The major problem with all sports games is that they can be easily burnt - that is easily out played and disposed of, shafted to the back of the games shelf within a fortnight. NBA 2K5 steps up to fireproof status by variations such as its newly introduced 24/7 format. This involves creating a player, training him up (24/7) and then introducing him into the big league.
The drawback is that this new style literally means 24/7. Say for instance that you have worked on your player so that he is almost fully trained and things are going well, then suddenly you cannot play for a week. Unfortunately, your player's attributes will deteriorate dramatically. This is a farily major flaw, as not too many people have unrestricted time to commit to a video game.
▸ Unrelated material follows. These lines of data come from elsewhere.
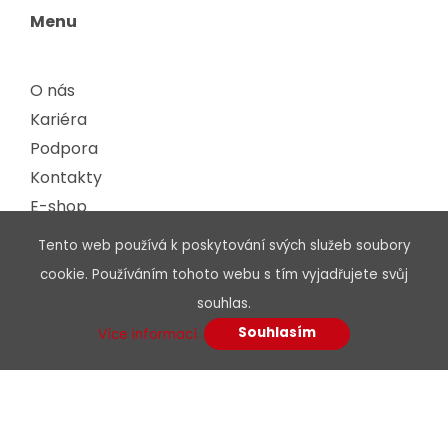
Menu
O nás
Kariéra
Podpora
Kontakty
E-shop
Tento web používá k poskytování svých služeb soubory
Dokumenty
cookie. Používáním tohoto webu s tím vyjadřujete svůj
souhlas.
Obchodní podmínky
Souhlasím
Více informací.
Podmínky dodavatelé
Etický kodex
Certifikáty, osvědčení
Zpracování odpadu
The biggest revolution with ESPN 2K5 is the strategy behind it. Not only can you play the game as your favourite star, but you can also manage from the sidelines at the same time. This may vary from allocating different defensive patterns to choosing who shoots, how many times and when. This adds an exciting and involving dimension to the game play.
Its other in-game attributes are mixed. NBA 2K5 excels in intricate details and a very realistic atmosphere is created. This ranges from the new playable 'off the ball' system to the sponsors of the different shoes for each player. The 'off the ball' control system lets you focus not only on the players with possession of the ball, but what actually happens around the court. It allows you to experience a different form of game play than what you may be accustomed to. Sega must be given credit for trying to push the boundaries on gameplay, tweaking normal options into something different and innovative.
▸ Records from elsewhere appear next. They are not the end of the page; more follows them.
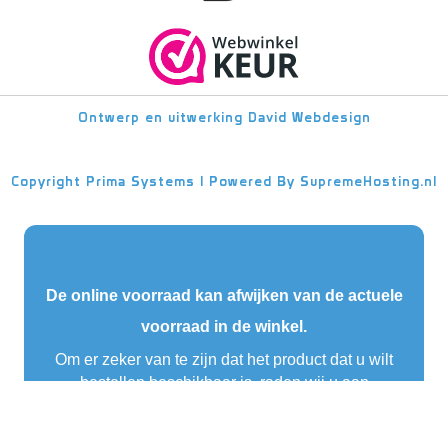
Ontwerp en uitwerking
David Webdesign
Copyright
Prima Systems | Powered By
SupremeHosting.nl
De online voorraad kan afwijken van de actuele
voorraad in de winkel.
Om er zeker van te zijn dat het product dat u wilt
bestellen beschikbaar is, raden wij u aan
telefonisch contact op te nemen met één van onze
verkopers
Unfortunately, not everything that has been tweaked has been successful. The games tries to create a more realistic approach for the ball carrier, but instead of giving him 1000 different ways to score as in other basketball games, ESPN 25K only allows about four! The biggest let-down is in the dunking department. The lay-ups-to-dunks are very realistic, there's just not enough of them and when they happen, they're very tame and boring. Dunks are what basketball fans live for, and fun should never be sacrificed for "reality".
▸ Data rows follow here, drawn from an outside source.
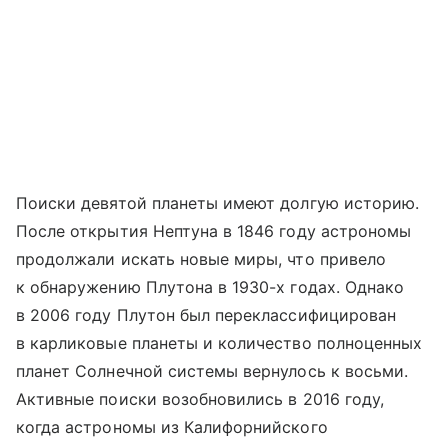
Поиски девятой планеты имеют долгую историю.
После открытия Нептуна в 1846 году астрономы
продолжали искать новые миры, что привело
к обнаружению Плутона в 1930-х годах. Однако
в 2006 году Плутон был переклассифицирован
в карликовые планеты и количество полноценных
планет Солнечной системы вернулось к восьми.
Активные поиски возобновились в 2016 году,
когда астрономы из Калифорнийского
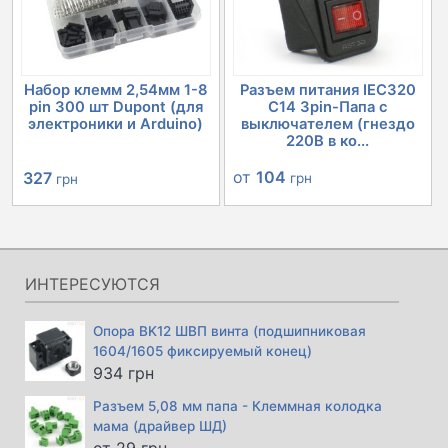
Набор клемм 2,54мм 1-8
Разъем питания IEC320
pin 300 шт Dupont (для
C14 3pin-Папа с
электроники и Arduino)
выключателем (гнездо
220В в ко...
Первоначальная
Текущая
от
104
327
грн
грн
цена
цена:
составляла
327 грн.
366 грн.
ИНТЕРЕСУЮТСЯ
Опора BK12 ШВП винта (подшипниковая
1604/1605 фиксируемый конец)
934
грн
Разъем 5,08 мм папа - Клеммная колодка
мама (драйвер ШД)
от
29
грн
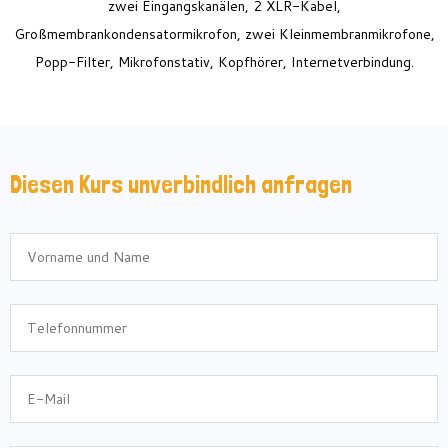
zwei Eingangskanälen, 2 XLR-Kabel,
Großmembrankondensatormikrofon, zwei Kleinmembranmikrofone,
Popp-Filter, Mikrofonstativ, Kopfhörer, Internetverbindung.
Diesen Kurs unverbindlich anfragen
As you might expect from an ESPN-produced product, the three stages of the game (pre-game, mid-game and post-game) are extremely enjoyable and realistic. The commentators and announcers compare one-on-one matchups, shooting percentages, team strategies, anything you would expect real NBA games to have. The commentators also outline the star players' form and tell you whether they are running "smokin' hot" or "cold as ice".
All up, NBA 2K5 is a solid game, but it's really a trial for sport gamers and a test for the creators. While a positive foundation has been laid out very well, it needs the corrections of its few significant flaws before we witness the annointing of a new basketball video game king.